From this observation, I personally think it is not as big a deal as it seems. I recognize that it will definitely affect some people, but the underlying issue is not with this pitch.

This does hold weight and is why I said earlier:

I'm going to keep arguing for keeping it in a single location where other metadata could be reused because I view the benefits of (probably) most people reusing metadata from the manifest as outweighing the cost of having the functionality in SwiftPM, but I do see the value in having a separate metadata file instead. I'll honestly be happy with whatever is decided, as long as something is decided.

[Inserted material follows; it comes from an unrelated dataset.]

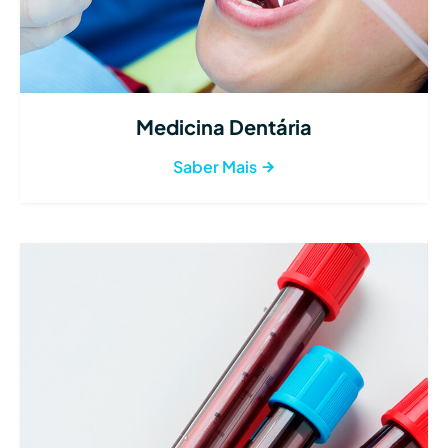
Medicina Dentária
Saber Mais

As an co-maintainer of SwiftProtobuf our policy has always beed to support back one full Swift version (so as of 5.0, we support back to 4.0 toolchains). If a library is doing networking/parsing of foreign data/etc. on client devices, then you can't always assume your customers will be able to updated to the latest/greatest at any time. You might have a security fix and you need to ensure adoption of your update is as easy as possible, so either you support back old versions and/or you also commit to porting fixes to older branches. For our library, it is has been easier to ensure we support older versions so clients can update on their schedules.

2 Likes

I know that this would affect some people, but regardless of whether or not the metadata were to be added in swift-tools-version: 6.0, you would still have to support a new version of SwiftPM after the update. Adding the ability to set metadata in the Package.swift does not change this. Therefore this is not directly an issue with this pitch per-say, but with SwiftPM. Or are you saying that you would be opposed to any and all updates/changes to SwiftPM period? (at least ones requiring a new version of SwiftPM that you have to support)

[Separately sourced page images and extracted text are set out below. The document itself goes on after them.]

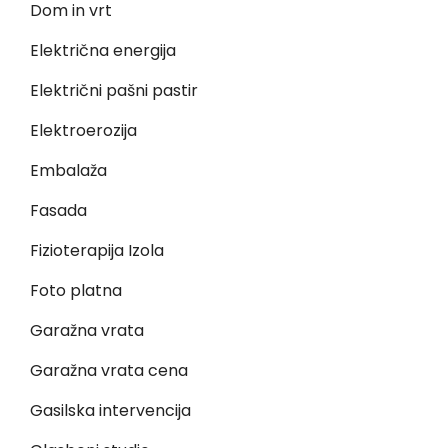
Dom in vrt
Električna energija
Električni pašni pastir
Elektroerozija
Embalaža
Fasada
Fizioterapija Izola
Foto platna
Garažna vrata
Garažna vrata cena
Gasilska intervencija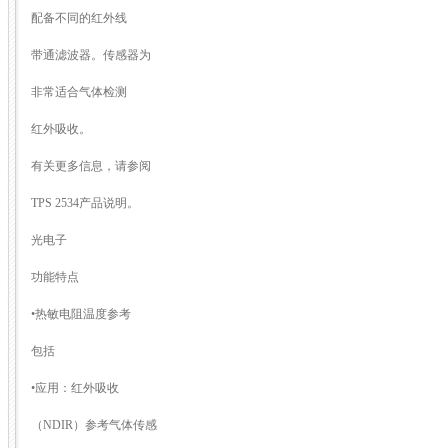
配备不同的红外线
带通滤波器。传感器为
非常适合气体检测
红外吸收。
有关更多信息，请参阅
TPS 2534产品说明。
光电子
功能特点
•热敏电阻温度参考
包括
•应用：红外吸收
（NDIR）参考气体传感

As @Aciid pointed out, there is one potential idea to resolve this issue which would mitigate many of the issues with maintaining multiple Package manifests (it would at least all go into a single file instead of several).

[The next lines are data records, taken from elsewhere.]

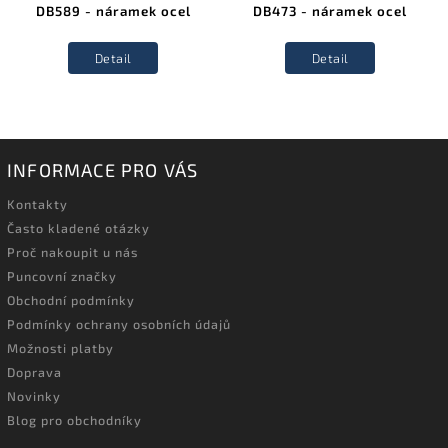
DB589 - náramek ocel
DB473 - náramek ocel
Detail
Detail
INFORMACE PRO VÁS
Kontakty
Často kladené otázky
Proč nakoupit u nás
Puncovní značky
Obchodní podmínky
Podmínky ochrany osobních údajů
Možnosti platby
Doprava
Novinky
Blog pro obchodníky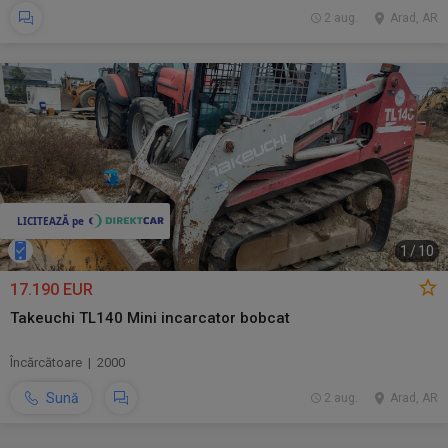
2 aug.
Arad, AR
1
/
10
17.190 EUR
Takeuchi TL140 Mini incarcator bobcat
Încărcătoare | 2000
Sună
2 aug.
Arad, AR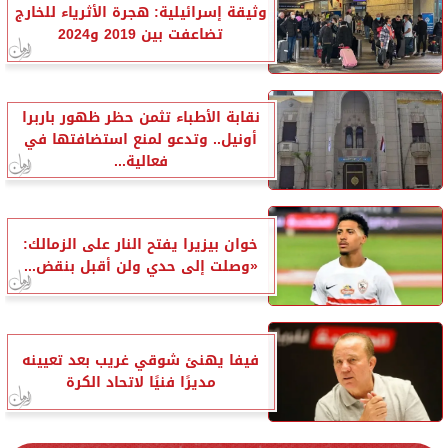
وثيقة إسرائيلية: هجرة الأثرياء للخارج
تضاعفت بين 2019 و2024
نقابة الأطباء تثمن حظر ظهور باربرا
أونيل.. وتدعو لمنع استضافتها في
فعالية...
خوان بيزيرا يفتح النار على الزمالك:
«وصلت إلى حدي ولن أقبل بنقض...
فيفا يهنئ شوقي غريب بعد تعيينه
مديرًا فنيًا لاتحاد الكرة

If there were a solution in SwiftPM which resolved the issue of maintaining separate Package.swift files for multiple SwiftPM versions, would that alleviate the majority of your concerns with placing the metadata in the Package.swift?

I don't follow, all we'll have to add is .version("6"). No need for a versioned package file.

Yes, it if truly resolved the need for it. There likely would be a time period where both are needed, but eventually that will window down. If that system does happen, I hope we can retire/remove the old versioning methods, if they are still needed, then that implies the new things still isn't complete, and the concerns are still valid.

1 Like

My bad. I had assumed by "swift toolchains" you meant that you were needing to support multiple versions of the SwiftPM Package.swift manifest.

Yea, no, we can support version by just listing the support versions when there aren't other changes required. The problem cases has been historically where things are added/changed in how one has to express things in the file, and that leads to the pain points with multiple versions. That's where my fears are with adding something new that has to be expressed in the file (and might take some future changes to finish getting right).

That is basically what I already did, though I was just aiming for documentation generation, not for a package index. My strategy already loads descriptions, a license and several project links, as well as the package manifest itself. If you want to experiment with it, all you would have to do is depend on Workspace, stick it in edit mode, and expose the WSProject module as a product to get access to these two methods (1, 2) and their lighter variants. It isn’t fast (especially until SE‐0226 is implemented), but it can already do what you want. If you are aiming to put together a package index, I am certainly open to exposing and adjusting the API if it can be helpful toward your goal.